Première halte devant le canal de Carpentras, dérivé de la Durance au XIXe et dont les ramifications permettaient d’irriguer vergers et jardins. L’abondance de fruits et légumes a favorisé l’implantation de plusieurs conserveries, dont une haute cheminée témoigne encore de l’existence. C’est l’occasion de découvrir aussi notre première fontaine dite de « la lune »: Florence Bombanel nous apprend que c’est la découverte d’une source fin XVIIe qui est à l’origine de la construction des premières fontaines de la ville.
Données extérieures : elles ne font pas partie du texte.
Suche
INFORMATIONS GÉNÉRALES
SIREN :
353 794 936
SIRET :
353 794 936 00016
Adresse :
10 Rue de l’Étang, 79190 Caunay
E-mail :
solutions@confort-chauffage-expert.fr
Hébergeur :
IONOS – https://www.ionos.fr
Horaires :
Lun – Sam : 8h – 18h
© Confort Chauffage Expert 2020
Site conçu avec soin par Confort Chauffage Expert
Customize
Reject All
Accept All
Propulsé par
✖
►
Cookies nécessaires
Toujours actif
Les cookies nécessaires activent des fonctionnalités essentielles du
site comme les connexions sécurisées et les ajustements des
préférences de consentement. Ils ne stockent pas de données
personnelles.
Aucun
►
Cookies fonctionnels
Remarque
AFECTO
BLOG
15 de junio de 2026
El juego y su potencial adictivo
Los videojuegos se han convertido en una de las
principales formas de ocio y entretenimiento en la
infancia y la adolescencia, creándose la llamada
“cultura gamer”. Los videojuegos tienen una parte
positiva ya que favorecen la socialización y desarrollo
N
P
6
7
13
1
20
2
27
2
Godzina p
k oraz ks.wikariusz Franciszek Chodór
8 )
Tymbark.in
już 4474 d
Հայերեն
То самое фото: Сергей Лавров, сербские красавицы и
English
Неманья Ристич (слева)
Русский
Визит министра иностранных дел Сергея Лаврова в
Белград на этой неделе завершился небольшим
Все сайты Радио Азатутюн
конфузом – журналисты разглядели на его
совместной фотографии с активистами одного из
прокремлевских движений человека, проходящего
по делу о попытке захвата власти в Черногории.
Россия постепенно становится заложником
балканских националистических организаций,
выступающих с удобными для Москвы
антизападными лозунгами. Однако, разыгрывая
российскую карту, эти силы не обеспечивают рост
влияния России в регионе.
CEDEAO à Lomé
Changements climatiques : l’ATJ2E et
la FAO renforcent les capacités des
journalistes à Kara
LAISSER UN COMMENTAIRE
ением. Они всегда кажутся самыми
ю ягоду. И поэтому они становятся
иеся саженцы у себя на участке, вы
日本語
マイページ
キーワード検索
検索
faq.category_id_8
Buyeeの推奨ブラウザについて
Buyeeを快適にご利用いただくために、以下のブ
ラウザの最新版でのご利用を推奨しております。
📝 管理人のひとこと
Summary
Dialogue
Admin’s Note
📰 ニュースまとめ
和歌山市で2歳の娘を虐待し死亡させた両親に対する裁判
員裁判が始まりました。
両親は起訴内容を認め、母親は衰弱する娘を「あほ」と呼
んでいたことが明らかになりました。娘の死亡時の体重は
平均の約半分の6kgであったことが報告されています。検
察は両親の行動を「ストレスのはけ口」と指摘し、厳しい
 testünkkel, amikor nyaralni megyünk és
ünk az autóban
Nous poursuivons notre visite le long de la Nesque qui nous mène à la porte Notre-Dame et sa fontaine du Cormoran, datée de 1761 et décorée de personnages issus de la légende de Midas. Plus loin, l’hôtel de Cheylus (XVIe) nous ouvre ses portes pour un accès privilégié à un vestige de bain juif aménagé en partie basse et alimenté par la nappe phréatique. Ce bain privé était utilisé pour les conversions et les rites de purification.
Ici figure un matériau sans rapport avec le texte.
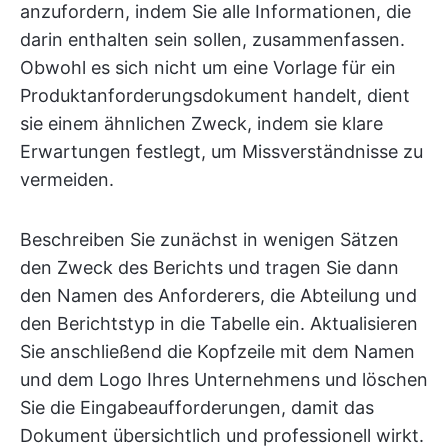
anzufordern, indem Sie alle Informationen, die
darin enthalten sein sollen, zusammenfassen.
Obwohl es sich nicht um eine Vorlage für ein
Produktanforderungsdokument handelt, dient
sie einem ähnlichen Zweck, indem sie klare
Erwartungen festlegt, um Missverständnisse zu
vermeiden.
Beschreiben Sie zunächst in wenigen Sätzen
den Zweck des Berichts und tragen Sie dann
den Namen des Anforderers, die Abteilung und
den Berichtstyp in die Tabelle ein. Aktualisieren
Sie anschließend die Kopfzeile mit dem Namen
und dem Logo Ihres Unternehmens und löschen
Sie die Eingabeaufforderungen, damit das
Dokument übersichtlich und professionell wirkt.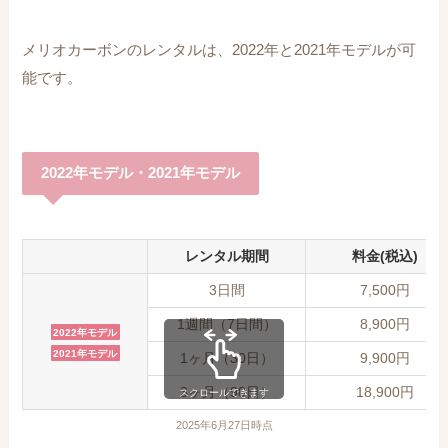
メリオカーボンのレンタルは、2022年と2021年モデルが可
能です。
2022年モデル・2021年モデル
レンタル期間
料金(税込)
3日間
7,500円
1週間（7日間）
8,900円
2022年モデル
2021年モデル
1ヶ月（30日）
9,900円
3ヶ月（90日）
18,900円
スクロールできます
2025年6月27日時点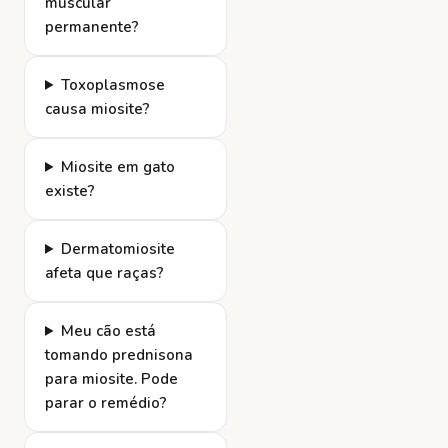
muscular
permanente?
Toxoplasmose
causa miosite?
Miosite em gato
existe?
Dermatomiosite
afeta que raças?
Meu cão está
tomando prednisona
para miosite. Pode
parar o remédio?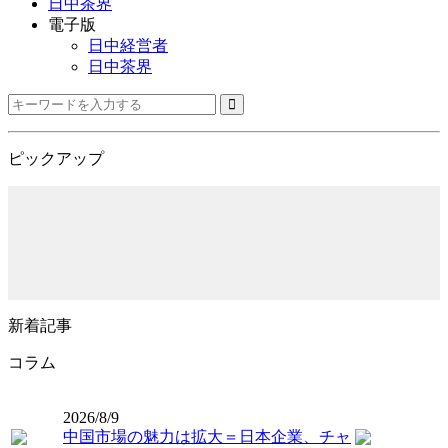
日中茶界
電子版
日中経営者
日中茶界
ピックアップ
新着記事
コラム
2026/8/9
中国市場の魅力は拡大＝日本企業、チャ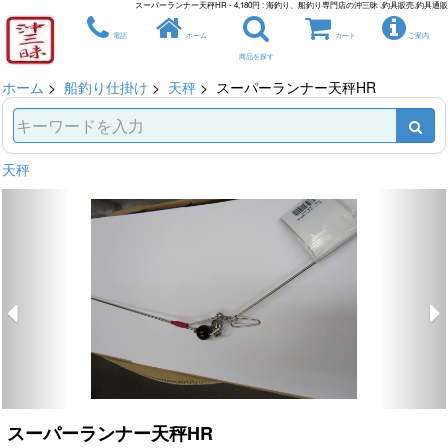
スーパーランナー天秤HR - 4,180円 : 海釣り、船釣り専門店の沖三昧 ,釣具販売,釣具通販
電話
ホーム
カート
ご案内
商品を探す
ホーム
>
船釣り仕掛け
>
天秤
> スーパーランナー天秤HR
天秤
スーパーランナー天秤HR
L’occasion pour Florence d’évoquer les vicissitudes de cette communauté installée de longue date en Provence. Quelques ruelles plus loin, un autre hôtel particulier du XVIe nous ouvre exceptionnellement ses portes, grâce à la gentillesse de ses propriétaires actuels: l’hôtel de Tulle Villefranche. Ce comte, arrivé avec les Papes d’Avignon, en avait fait à l’origine sa maison de campagne. Les travaux de restauration des maîtres de maison, passionnés de patrimoine, ont sauvé de la ruine ce bâtiment devenu école religieuse avant d’être totalement abandonné.
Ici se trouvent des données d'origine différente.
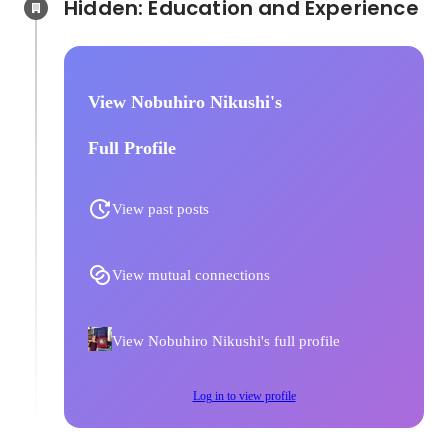
Hidden: Education and Experience	
View Nobuhiro Nikushi's
Full Profile
View past posts
View mutual connections
View Nobuhiro Nikushi's full profile
Log in to view profile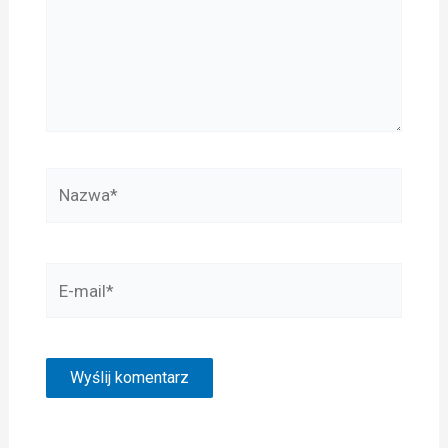
Nazwa*
E-
mail*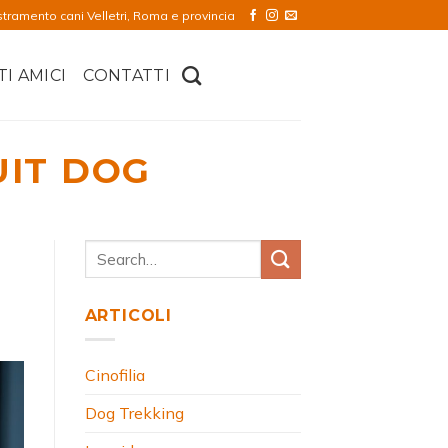
stramento cani Velletri, Roma e provincia
TI AMICI
CONTATTI
UIT DOG
ARTICOLI
Cinofilia
Dog Trekking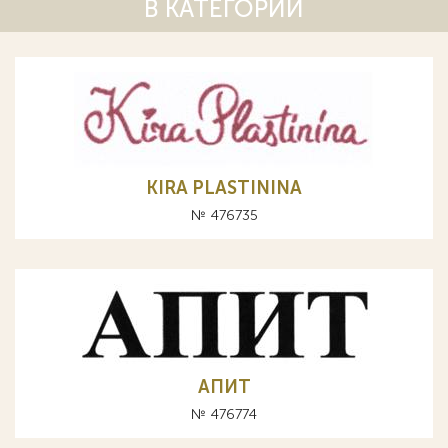
В КАТЕГОРИИ
KIRA PLASTININA
№ 476735
АПИТ
№ 476774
Notre parcours s’achève devant la devanture d’une ancienne draperie datée de 1870, tombée en faillite puis rachetée par la mairie. Au rez-de-chaussée, (une autre) Florence nous accueille dernière un long comptoir de bois (« la banque ») et nous présente sur les rayonnages quelques productions d’époque, aujourd’hui disparues faute d’usage: de lourds draps de lin brodés, des machines à coudre Singer (déjà…) flanquées de leurs décors dorés, d’élégants chapeaux claque, des coiffes et ombrelles, des boutis qu’on se gardera bien de confondre avec les couvertures piquées… Au premier étage, les vitrines du musée du costume comtadin exposent les vêtements portés par les Pernois(es) des XVIIIe et XIXe siècles, de la simple blouse du paysan à la robe Empire de l’aristocrate, avec des descriptifs aussi mystérieux que poétiques: « corsage à basque, caraco en indienne, manche ballon… »
Et c’est Sylvette Gabert, présidente du Conservatoire du costume comtadin, qui clôture cette visite dans l’atelier de couture adjacent, en compagnie de quelques adhérentes toute affairées à coudre ou restaurer de nouveaux costumes.
On l’aura compris, c’est la richesse de ce tissu associatif qui permet aussi à Pernes de valoriser son patrimoine exceptionnel, dans un esprit de partage et de rencontre bien éloigné des travers de la culture aseptisée.